The Cyclone runners’ ability to quickly adapt to Smith’s training methods and race strategy also impressed the new coach.

“I was surprised to see how fast the men were able to make the transition from the summer workouts and dive right into the fall training and really take hold of the team concepts we instilled back in August,” Smith said. “The team’s adaptability was certainly a factor in the team's approach this season and played a major impact on the season's results.”

Following Paul Short, the team opted against competing at the Wisconsin adidas Invitational in favor of gaining extra time to train for the conference championships. That decision would pay off in a big way.

At the Big 12 Championships, the Cyclones were pitted against top opponents in then-ranked No. 3 Oklahoma State, No. 27 Oklahoma and No. 29 Texas.

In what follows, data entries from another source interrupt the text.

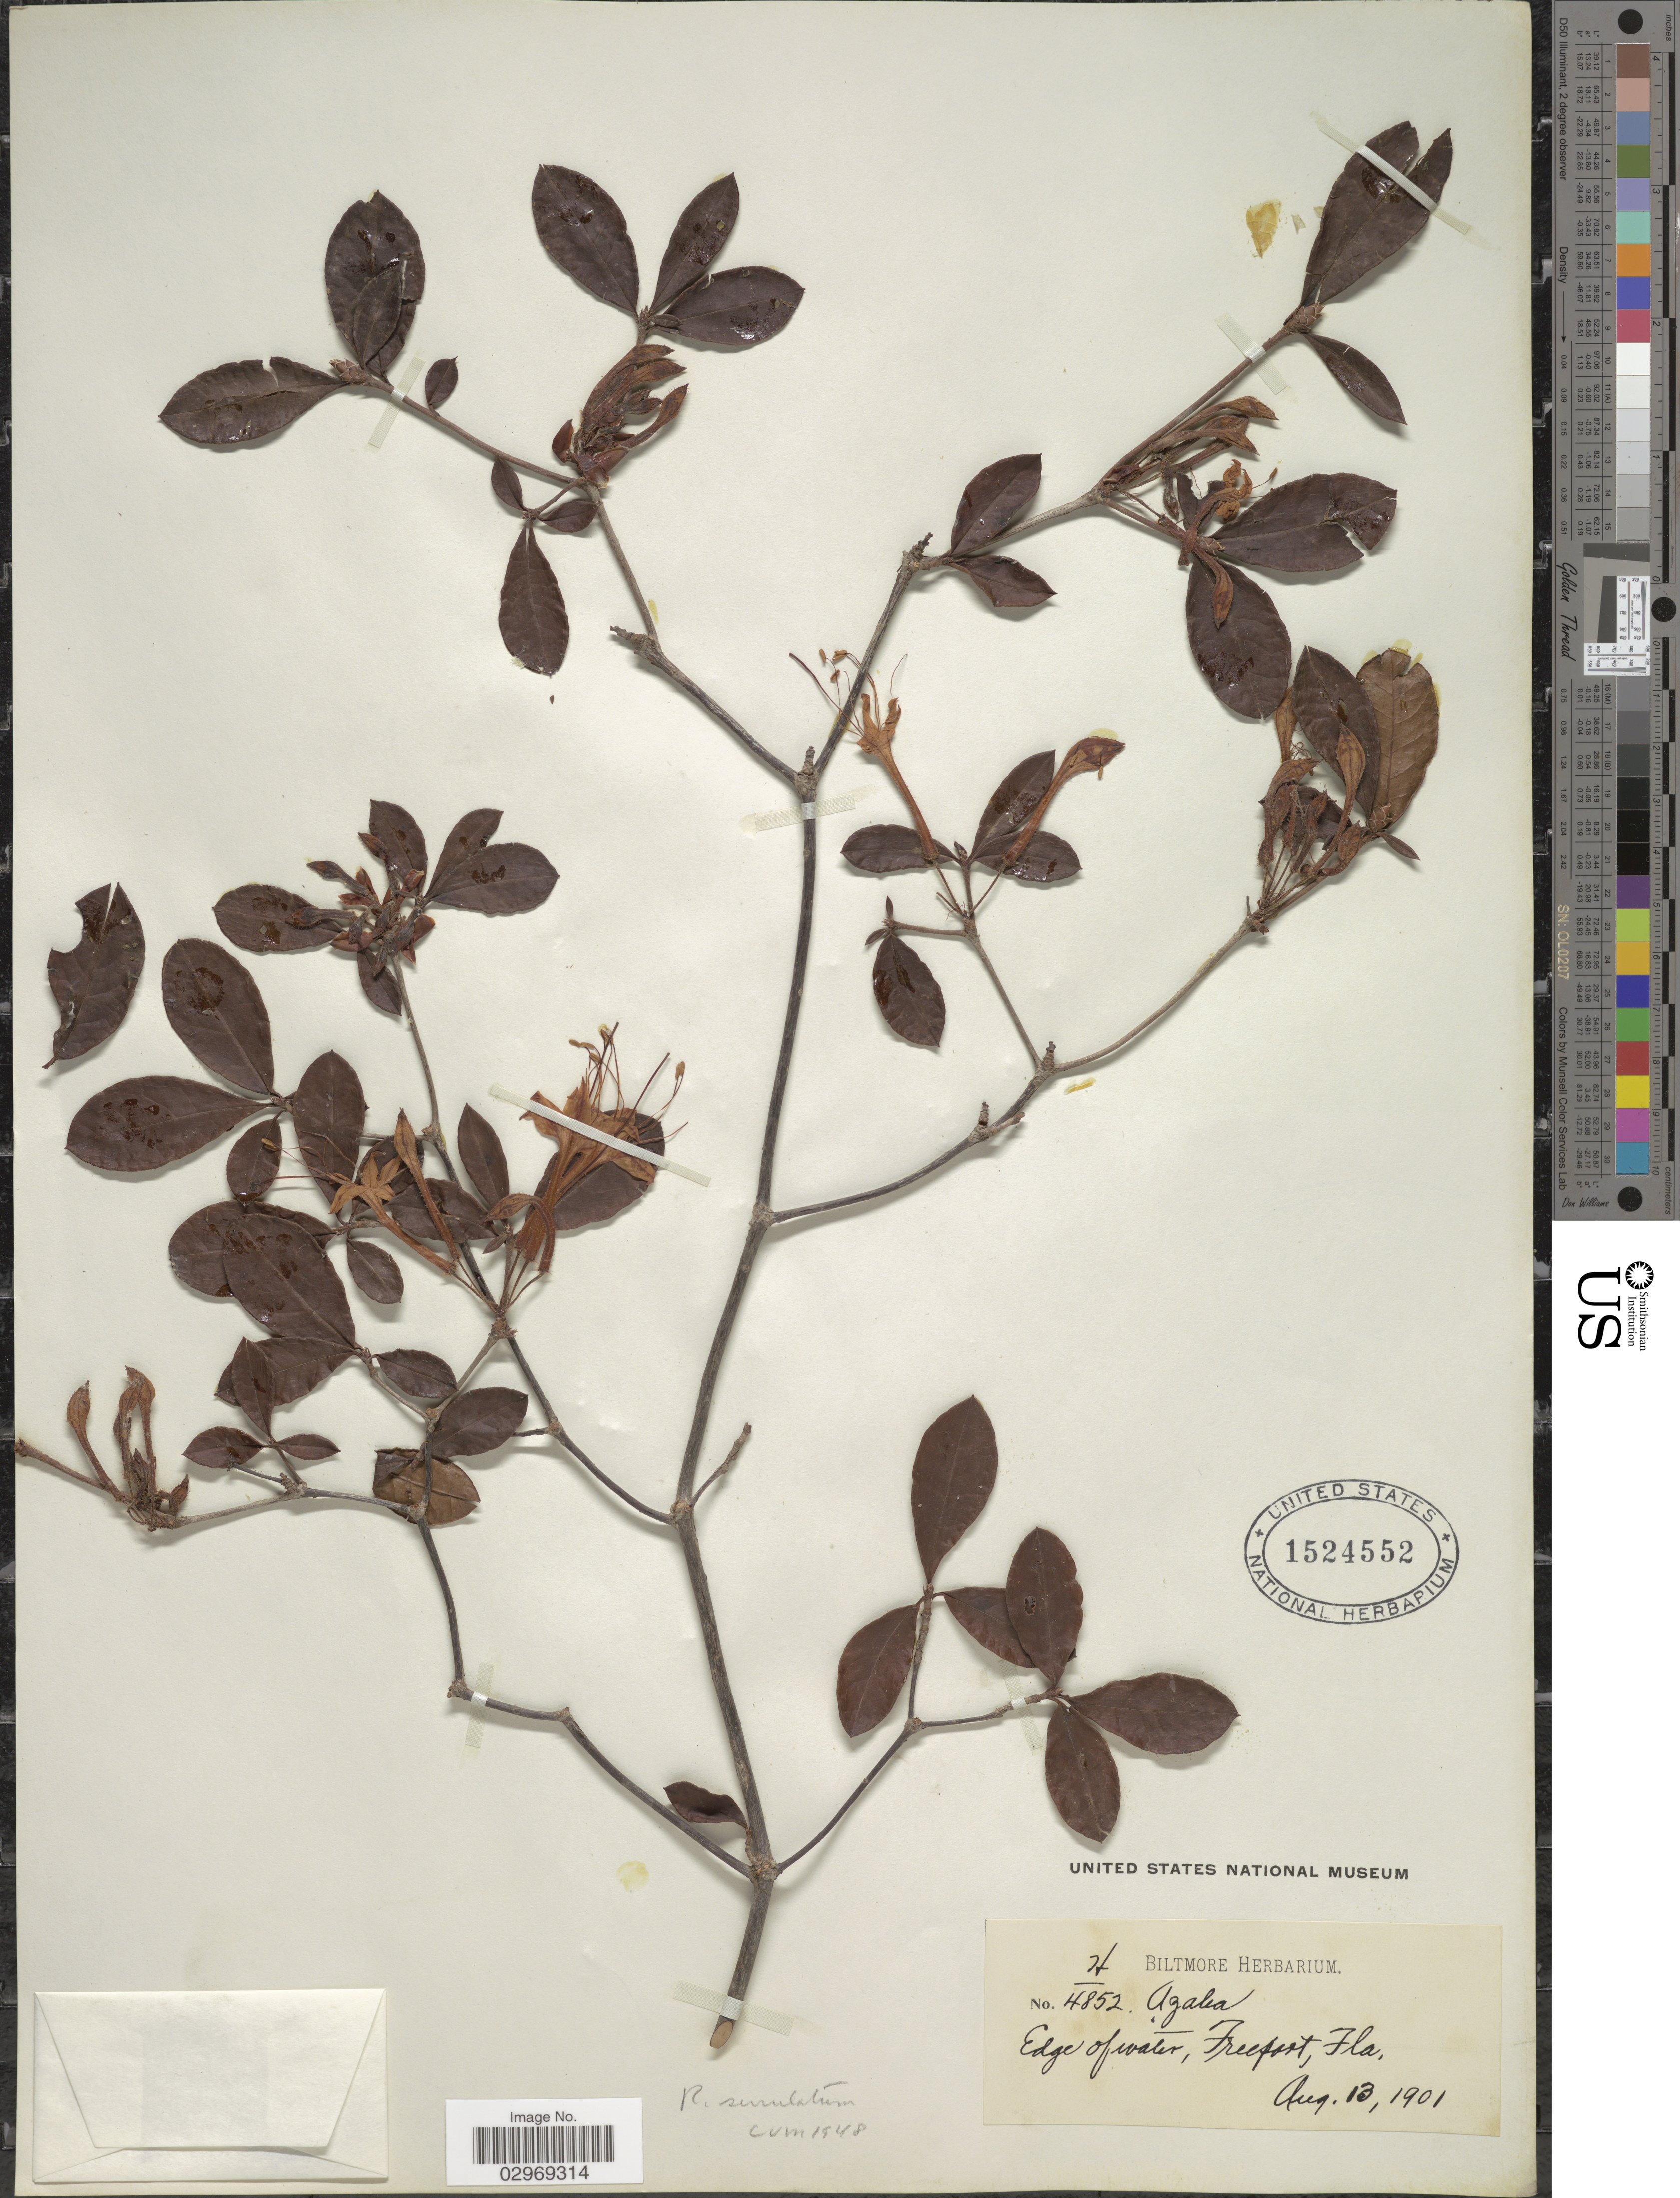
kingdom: Plantae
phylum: Tracheophyta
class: Magnoliopsida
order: Ericales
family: Ericaceae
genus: Rhododendron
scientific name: Rhododendron serrulatum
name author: (Small) Millais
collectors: ex herb. Biltmore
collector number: H/4852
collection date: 1901-08-13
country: United States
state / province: Florida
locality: Freeport.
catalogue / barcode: US 1524552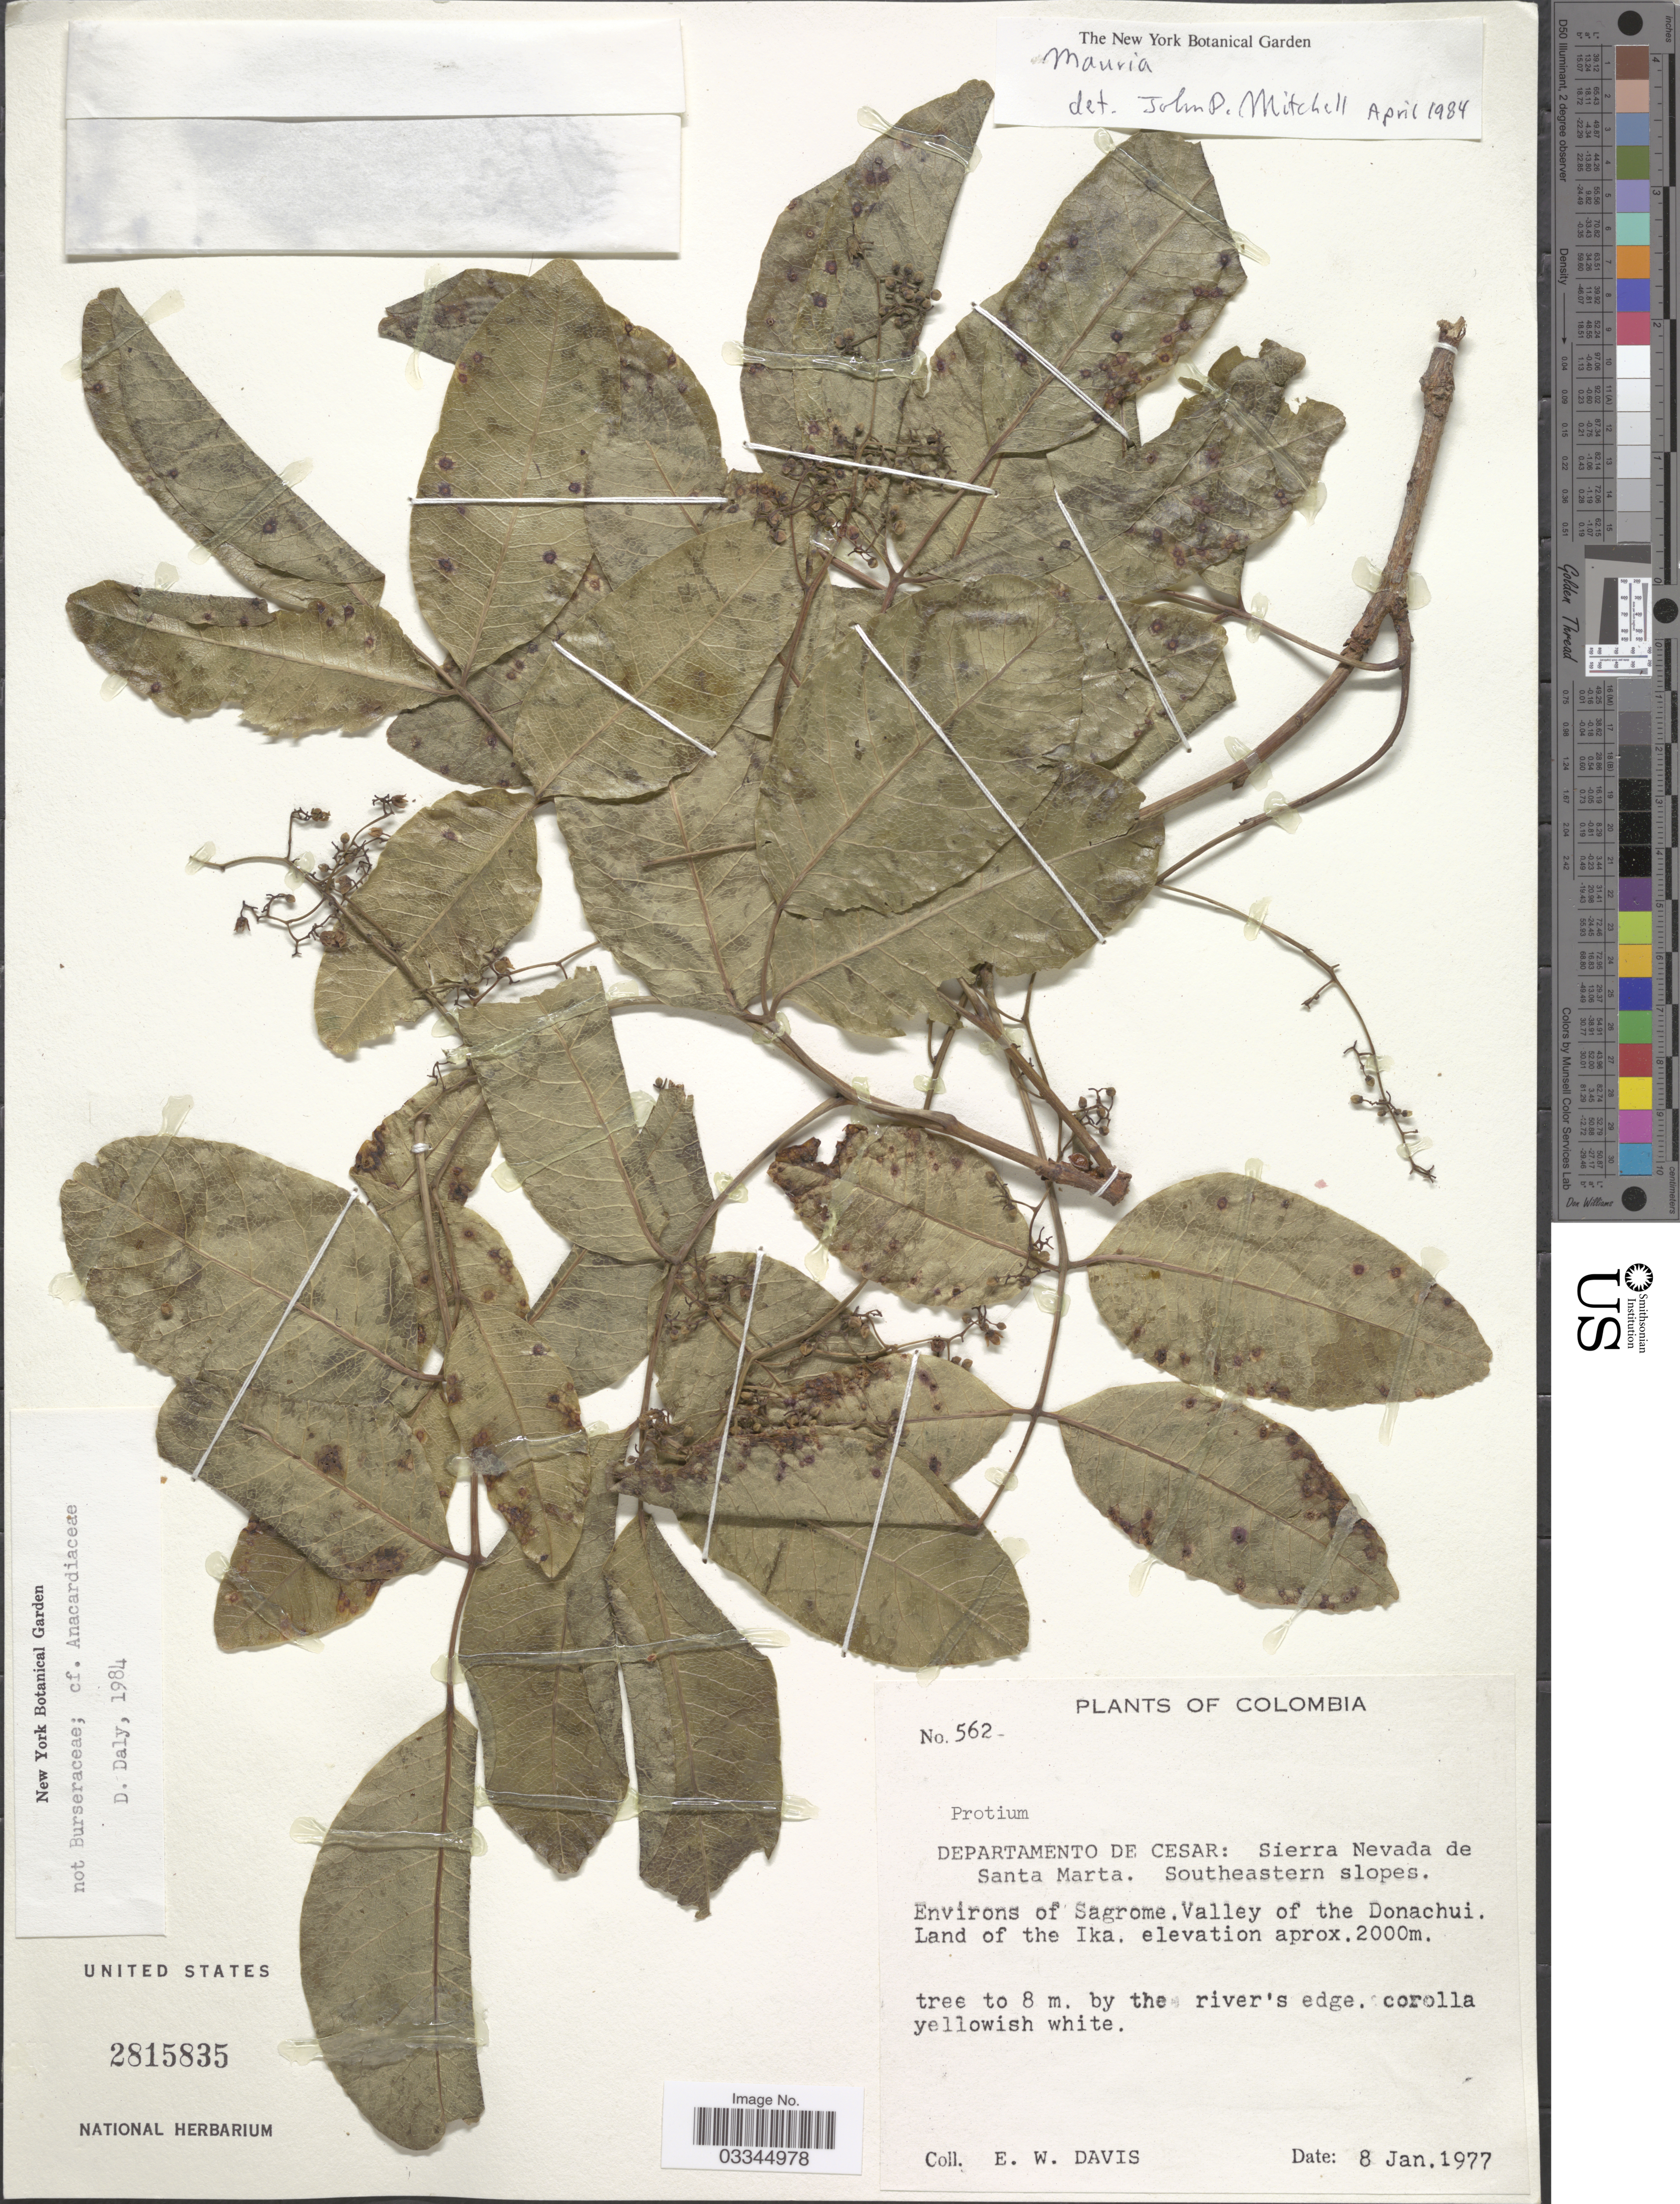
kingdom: Plantae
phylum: Tracheophyta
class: Magnoliopsida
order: Sapindales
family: Anacardiaceae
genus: Mauria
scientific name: Mauria sp.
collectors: E. W. Davis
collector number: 562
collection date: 1977-01-08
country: Colombia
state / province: Cesar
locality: Departamento de Cesar: Sierra Nevada de Santa Marta. Southeastern slopes. Environs of Sagrome. Valley of the Donachui. Land of the Ika.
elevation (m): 2000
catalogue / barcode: US 2815835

Iowa State was not intimidated and finished runner up to Oklahoma State behind All-Big 12 showings from Hrezi and Martin Coolidge, finishing seventh and 14th respectively. Again, the x-factor for the Cyclones was running as a pack. All scoring runners finished in the top-20, running a 22-second spread.

The second-place finish tied Iowa State’s highest team finish at the Big 12 Championships (1997).

The conference race also marked the first time since 2009 that the Cyclones have had two runners earn all-conference recognition, and the team’s second-place finish lifted the team into the national rankings, coming in at No. 24 in the coaches’ poll.

Entering the NCAA Midwest Regional, Iowa State needed to finish in the top two to earn an automatic bid to the NCAA Championships. The Cyclones faced stiff competition in Oklahoma State, Tulsa and Oklahoma, who ranked as high as 1st, 9th and 27th during the regular season. Iowa State would finish third behind Oklahoma State and Tulsa, but Hrezi’s fourth-place individual finish would be enough to qualify for the national championships as an individual.

The Cyclones had three runners earn All-Midwest accolades in Hrezi, Coolidge and junior Alexander Dillenbeck, each finishing among the top-25 individuals. This was the first time since 2008 that Iowa State had at least three runners earn all-region honors.

Though the season had reached its end for most of the team, Hrezi would continue to train for the NCAA Championships in hopes of accomplishing his career goal of becoming an NCAA All-American. He would need to finish among the top-40 individuals to earn the title.

The Cyclone faced formidable conditions in 30-degree temperatures and a course that was wet and muddy from excessive rain earlier in the week. Despite having to battle the elements, Hrezi was able to place 24th overall, notching the highest Cyclone men’s individual finish since 1995 (Dimitry Drozdov, 25th). The Naugatuck, Conn., native finished the 10-kilometer race in 30 minutes and 35 seconds.

At times, runners don’t get the recognition they deserve for their in-race contributions. Dillenbeck is one of those runners according to Coach Smith. Smith was quick to point out Dillenbeck’s efforts after the conference race, calling him the pack-leader. During races, Dillenbeck was responsible for quarterbacking the squad, calling moves and helping the other runners execute the team strategy. The Aurora, Colo., native filled the same role at the regional meet and was a key factor in the team’s success.

Smith believes the key to continuing to build on the team’s successes comes from a strong season on the track.

“The future of the program is going to rely on the development of our runners through the indoor and outdoor track seasons as well as through recruiting,” Smith said. “Our team has a very positive outlook after taking a nice step in the right direction this season.”